Potem marka zwraca się do odbiorcy już personalnie i zachęca do walki z hejtem: "Weź oddech, otrząśnij się i popatrz na hejt z dystansem. Jesteś ponad to, bo jesteś autentyczny. Żyj rześko". To właśnie hasło "Niech gadają. Żyj rześko." i hasztag #iloveyouhater znajdujemy na plakatach promujących nową reklamę Sprite, która ma zadatki na prawdziwą kampanię społeczną.

Swoimi działaniami zdjęcia i wideo mają wzmocnić przekonanie o sile wartości, jaką jest bycie sobą, bo to właśnie autentyczność daje moc do walki z hejterami. Bohaterami manifestu Sprite zostały więc autentyczne osoby, które same doświadczyły agresji z powodu własnej odmienności i chociaż nie było łatwo, udało im się przezwyciężyć hejt. Wśród twarzy kampanii znaleźli się m.in. artyści, sportowcy, społecznicy - np. polski tancerz latynoamerykański, wytatuowana „rave girl”, mistrzyni olimpijska w pływaniu Rocio Velazquez, surferka Liz Romer ze Szwecji czy zawodniczki damskiej drużyny piłkarskiej CE Sant Gabriel z Barcelony. Każda z tych osób zetknęła się z krytyką tego ich wyglądu, decyzji, hobby czy orientacji seksualnej. Ich rada? Hejt rodzi hejt, walcz z nim miłością. To właśnie zaskoczenie hejterów pozytywnym podejściem do nich jest drugim krokiem w walce z tym negatywnym zjawiskiem.
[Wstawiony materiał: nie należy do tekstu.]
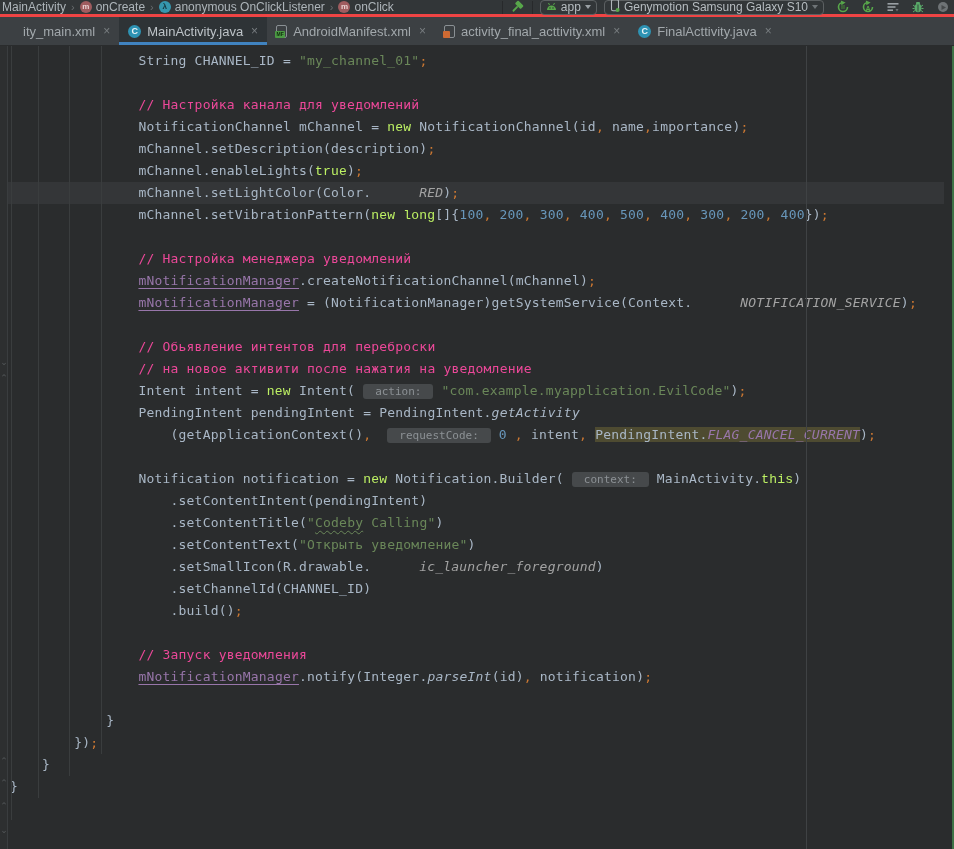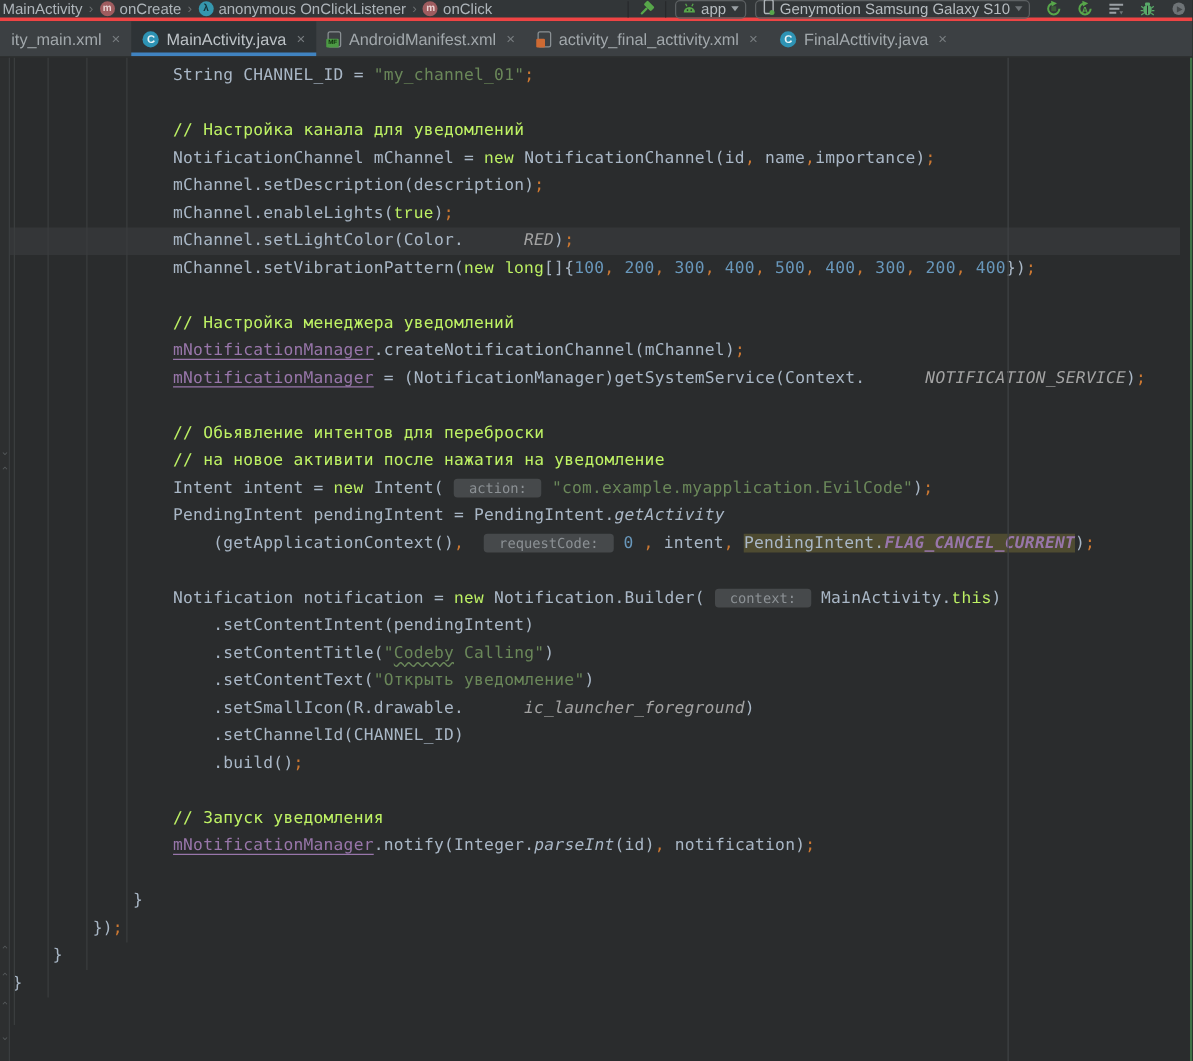--- a/index.html
+++ b/index.html
@@ -40,7 +40,7 @@
   
   .tabbar {
     height: 29px; background: #3C4043; display: flex; align-items: stretch;
-    flex: 0 0 29px; overflow: hidden; border-bottom: 1px solid #2A2C2D;
+    flex: 0 0 29px; overflow: hidden; border-bottom: 1px solid #2A2C2D; padding-left: 14px;
   }
   .tab {
     display: flex; align-items: center; gap: 6px; padding: 0 9px;

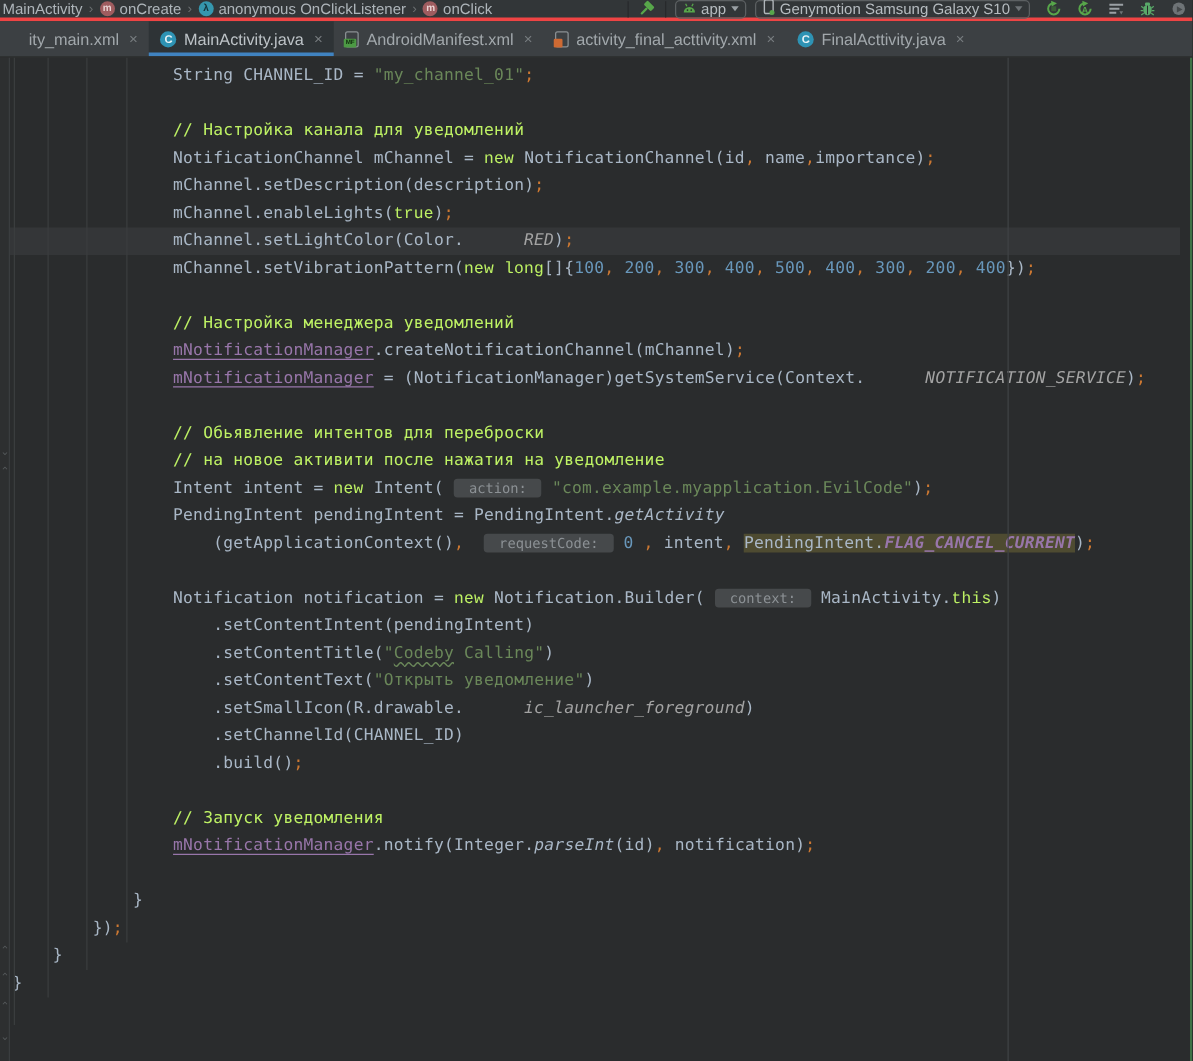--- a/index.html
+++ b/index.html
@@ -81,7 +81,7 @@
   .sg-styp { color: #6A8759; text-decoration-line: underline; text-decoration-style: wavy;
              text-decoration-color: #6A8759; text-decoration-thickness: 1px; text-underline-offset: 3px; }
   .sg-n    { color: #6897BB; }
-  .sg-c    { color: #bef264; margin-top: 29px; }
+  .sg-c    { color: #ec4899; margin-top: 29px; }
   .sg-f    { color: #9876AA; text-decoration: underline; text-underline-offset: 3px; text-decoration-thickness: 1px; }
   .sg-sc   { color: #a3a3a3; font-style: italic; margin-left: 48px; }
   .sg-sm   { color: #A9B7C6; font-style: italic; }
Marki mają moc, dlatego Sprite chce zachęcić innych do walki z mową nienawiści. Przypomina: "Trwa sezon hejterów. Wiemy, że jest ciężko. Ale stop. Żyj rześko". Co ciekawe, kampania marki i jej bohaterowie sami spotkali się z ogromnym hejtem, co tylko jest potwierdzeniem tezy, jak powszednie stało się już to zjawisko i że trzeba z nim walczyć.